Adèle Sorella, cette mère de Laval reconnue coupable du meurtre de ses deux filles, a violé la confiance qu'elles lui avaient accordée pour assurer leur sécurité, a déclaré vendredi le procureur de la Couronne, recommandant pour elle une peine minimale de 14 ans de prison.

Le 5 mars dernier, un jury a reconnu la femme de 53 ans coupable de deux chefs de meurtre au deuxième degré relativement au décès de ses filles, Amanda, neuf ans, et Sabrina, huit ans. Les fillettes avaient été retrouvées mortes dans la maison familiale à Laval le 31 mars 2009.

Une condamnation pour meurtre au deuxième degré entraîne automatiquement une peine d'emprisonnement à perpétuité sans possibilité de libération conditionnelle avant au moins 10 ans. La Couronne a recommandé vendredi que Sorella purge une peine minimale de 14 ans de prison, tandis que la défense a suggéré au tribunal le minimum de 10 ans.

Mais personne n'a fait de déclarations d'impact sur les victimes au nom des fillettes, a déploré Nancy Roy, directrice de l'Association des familles de personnes assassinées ou disparues. Pour Mme Roy, les fillettes sont les victimes, oubliées, de l'indifférence de leurs parents dans cette affaire. « Personne n'était là pour les représenter », a-t-elle déploré vendredi, en marge du procès.

Le procureur Simon Lapierre a déclaré à la juge que la protection des jeunes enfants est l'une des valeurs primordiales de la société et que tout manquement à cette obligation doit être dénoncé avec la plus grande fermeté. Selon M. Lapierre, en assassinant ses filles, Adèle Sorella a rompu de façon extrêmement grave le lien de confiance.

M. Lapierre a par ailleurs souligné l'absence de déclaration des victimes lors de la détermination de la peine, mais il a ajouté que cela ne voulait pas dire que la mort des filles n'avait pas fait beaucoup de peine à sa famille. Il a indiqué que même si personne n'est venu témoigner des conséquences des crimes, il est clair que ceux-ci ont eu un effet dévastateur sur les proches.

Il a ajouté que le père des fillettes, Giuseppe de Vito, un gangster retrouvé mort en prison en 2013, avait exprimé sa tristesse pour leur mort et son regret de ne pas les avoir aidées. Les grands-parents, les oncles et une enseignante des fillettes ont tous témoigné au procès du choc et du chagrin causés par la mort des filles.

Une enfance difficile

Mais Mme Roy a ajouté que la présence de membres de la famille et d'êtres chers à l'audience de détermination de la peine pouvait avoir une incidence sur le tribunal. Elle a rappelé que les victimes avaient connu une vie difficile, avec une mère souffrant de maladie mentale et un père criminel. Mme Roy estime que l'inculpée devrait accepter sa responsabilité à cet égard.

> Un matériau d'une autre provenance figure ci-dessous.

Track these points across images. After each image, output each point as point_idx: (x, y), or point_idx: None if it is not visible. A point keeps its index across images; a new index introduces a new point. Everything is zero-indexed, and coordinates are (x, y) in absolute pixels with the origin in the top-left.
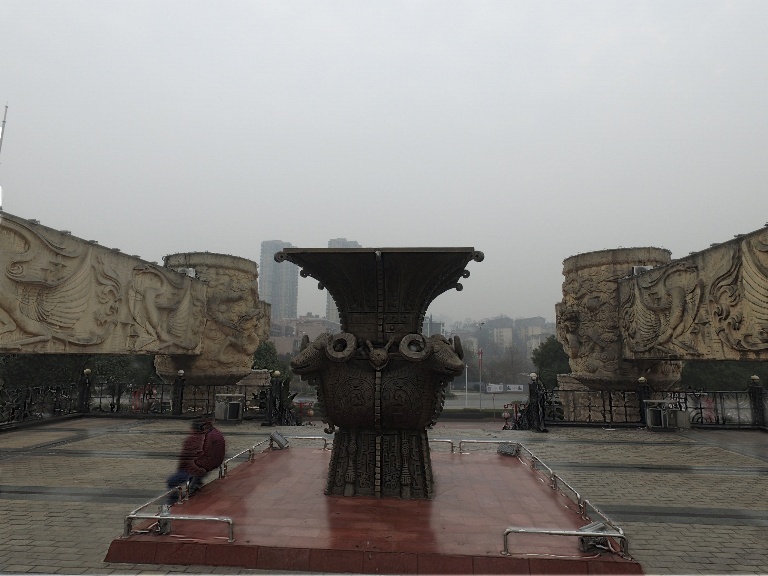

Lorsque le temps est venu pour la défense de présenter ses arguments, l'un des avocats d'Adèle Sorella a noté la fragilité mentale de sa cliente et le fait qu'elle ne pose aucun risque pour la société. Pierre Poupart a cité un certain nombre de décisions judiciaires antérieures qui suggèrent, selon lui, qu'une peine exemplaire ne sert à rien lorsque la maladie mentale est un facteur en cause.

Lors de son procès, Adèle Sorella a déclaré n'avoir que peu de souvenirs du jour où ses filles ont été retrouvées mortes. Des experts médicaux qui ont témoigné pour la défense ont déclaré qu'elle avait connu un épisode de dissociation le jour des meurtres.

Les corps des filles ne présentaient aucun signe de violence et la cause de la mort n'a jamais été établie. Un pathologiste a témoigné qu'une chambre hyperbare utilisée dans la résidence pour traiter l'arthrite juvénile de Sabrina était une cause possible de décès par asphyxie.

Sorella a refusé de s'exprimer devant la cour vendredi parce qu'elle se sentait trop émue, mais elle pourrait soumettre une déclaration écrite. La juge Sophie Bourque, de la Cour supérieure, doit prononcer la peine le 26 juin.

Les avocats d'Adèle Sorella ont déjà fait appel du verdict de culpabilité, qu'ils qualifient de déraisonnable et non étayé par les preuves présentées au procès.